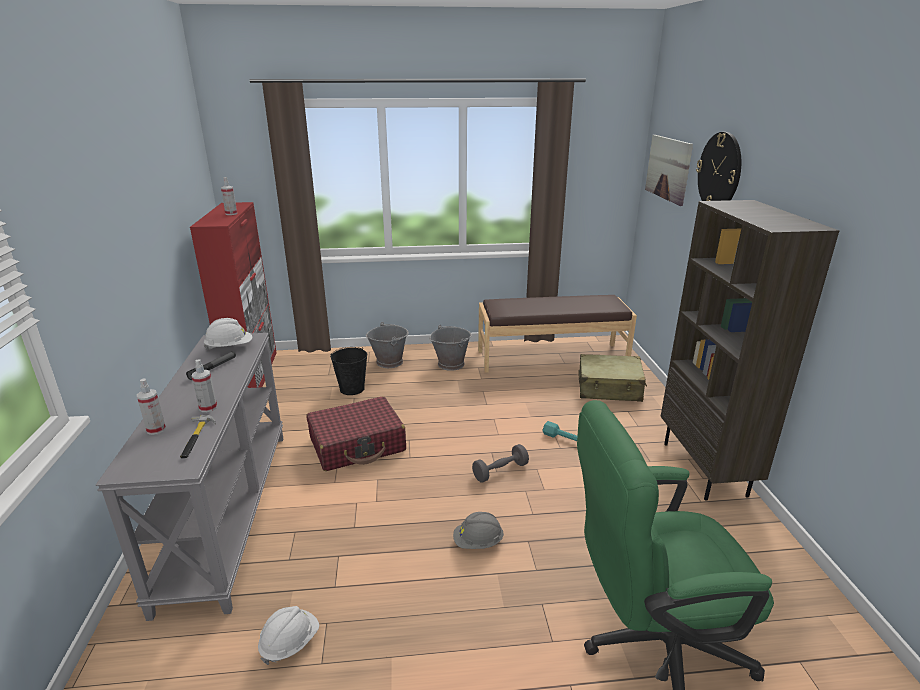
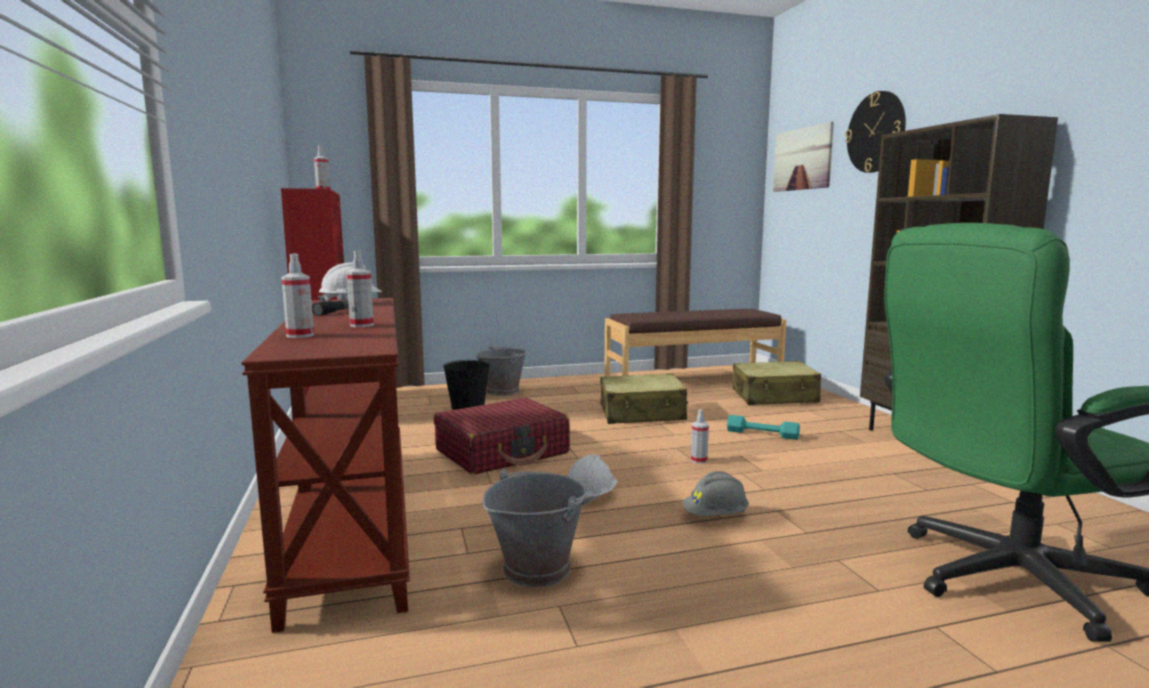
camera: 10 degrees left, 15 degrees down
(196, 438) = (365, 337): hammer -> none
(226, 511) = (350, 518): grey console table -> brown console table
(290, 643) = (516, 630): white hard hat -> white hard hat (590, 497)
(451, 364) = (579, 389): grey bucket -> grey bucket (536, 568)
(486, 403) = (642, 413): none -> beige suitcase
(500, 471) = (698, 460): grey dumbbell -> spray bottle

---*---

Print the material above once more, exactly. No pictures belong in it.

_Answer section_
camera: 10 degrees left, 15 degrees down
(196, 438) = (365, 337): hammer -> none
(226, 511) = (350, 518): grey console table -> brown console table
(290, 643) = (516, 630): white hard hat -> white hard hat (590, 497)
(451, 364) = (579, 389): grey bucket -> grey bucket (536, 568)
(486, 403) = (642, 413): none -> beige suitcase
(500, 471) = (698, 460): grey dumbbell -> spray bottle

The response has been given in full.